FALLEN asbestos producing giant, Shabanie Mashava Mines Holdings (SMM Holdings) has entered into an agreement to shed off its 43.22 % stake in rubber and chemicals producer, General Beltings Holdings Limited (GB).

SMM, formerly owned by South Africa based Zimbabwe businessman Mutumwa Mawere, has since reported plans to dispose of land and properties it owns to help pay off debts and recapitalise to resume operations.

The company was mothballed nearly 15 years ago and placed under the management of an administrator due to massively choking debts mainly owed to government.

Restarting operations has remained a dream due to slow and complicated procedures, legal and otherwise, that have had to be followed.

As part of the restructuring process under the Reconstruction of State Indebted Insolvent Companies, the government became a major shareholder in the firm following a debt to equity conversion, taking control from Mawere.

In a cautionary statement issued to shareholders, GB company secretary, Patrick Munyanyi revealed that the suitor is a third party representing a consortium of local businesspeople.
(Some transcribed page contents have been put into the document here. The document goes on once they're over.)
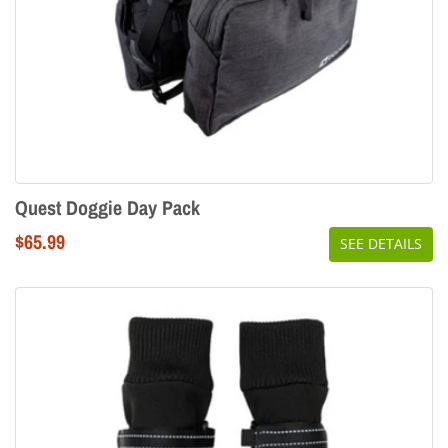
Quest Doggie Day Pack
Regular
$65.99
SEE DETAILS
price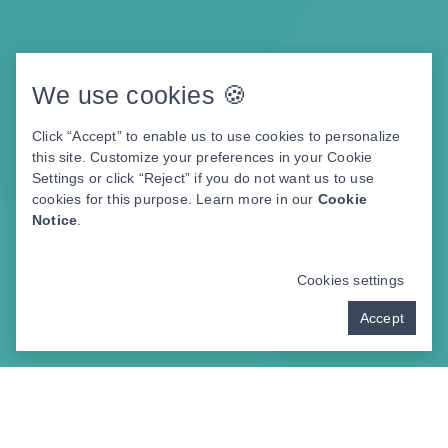
We use cookies 🍪
Click “Accept” to enable us to use cookies to personalize
this site. Customize your preferences in your Cookie
Settings or click “Reject” if you do not want us to use
cookies for this purpose. Learn more in our
Cookie
Notice
.
Cookies settings
Accept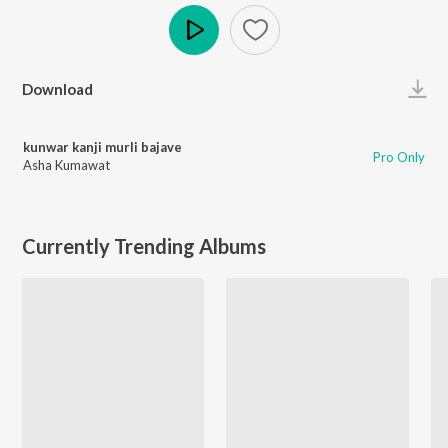
Play
Download
kunwar kanji murli bajave
Pro Only
Asha Kumawat
Currently Trending Albums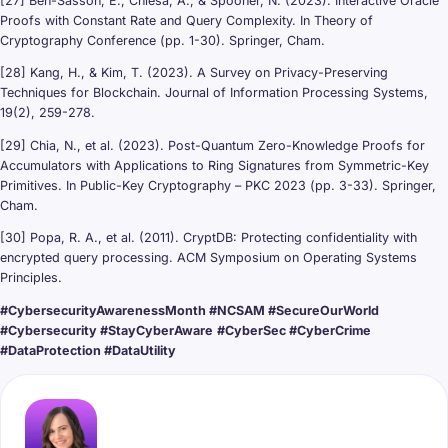
[27] Ben-Sasson, E., Chiesa, A., & Spooner, N. (2023). Interactive Oracle
Proofs with Constant Rate and Query Complexity. In Theory of
Cryptography Conference (pp. 1-30). Springer, Cham.
[28] Kang, H., & Kim, T. (2023). A Survey on Privacy-Preserving
Techniques for Blockchain. Journal of Information Processing Systems,
19(2), 259-278.
[29] Chia, N., et al. (2023). Post-Quantum Zero-Knowledge Proofs for
Accumulators with Applications to Ring Signatures from Symmetric-Key
Primitives. In Public-Key Cryptography – PKC 2023 (pp. 3-33). Springer,
Cham.
[30] Popa, R. A., et al. (2011). CryptDB: Protecting confidentiality with
encrypted query processing. ACM Symposium on Operating Systems
Principles.
#CybersecurityAwarenessMonth #NCSAM #SecureOurWorld
#Cybersecurity #StayCyberAware
#CyberSec #CyberCrime
#DataProtection #DataUtility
“Shareholders and the investing public are hereby advised that the Company has received notice that its major shareholder SMM Holdings (Private) Limited have entered negotiations for a sale and Purchase Agreement with a third party for the entire 43.22 % shareholding in the company,” he said.
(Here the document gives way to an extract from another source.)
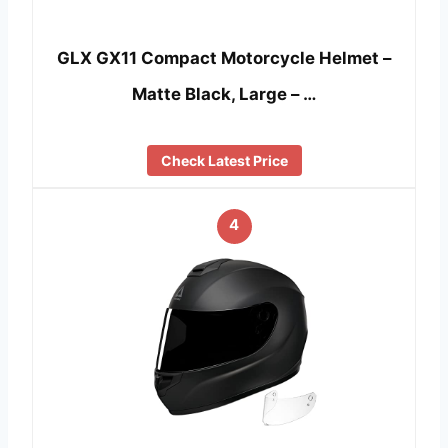
GLX GX11 Compact Motorcycle Helmet –
Matte Black, Large – …
Check Latest Price
4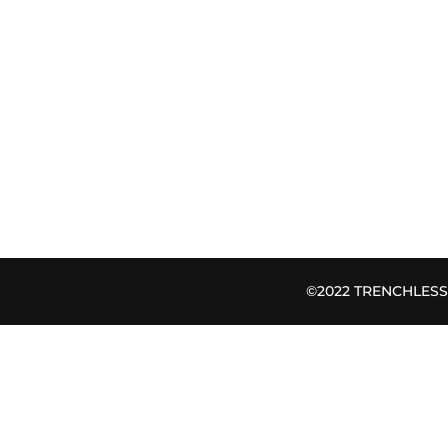
©2022 TRENCHLESS B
He said the envisaged transaction may have a material effect on the price of company shares and warned shareholders and the investing public to exercise caution when dealing in the shares of the company.

GB’s financial statement for the period ended December 31 2019 shows that volumes declined by 36 % at 636 tonnes when compared with the prior year same period due to reduced activity in the first quarter of 2019 as the business remodelled in the wake of multiple statutory promulgations.

On an inflation adjusted basis turnover at $49 million was a 40% increase compared to prior year’s same period $35 million due to improved internal efficiencies, a favourable product mix at the Chemicals Division and benefits from technical partnerships.

Continued monitoring of pricing models in relation to cost volatility enabled the company to gain more ground in the mining sector while at the same time consolidated its market position in the Chemicals division.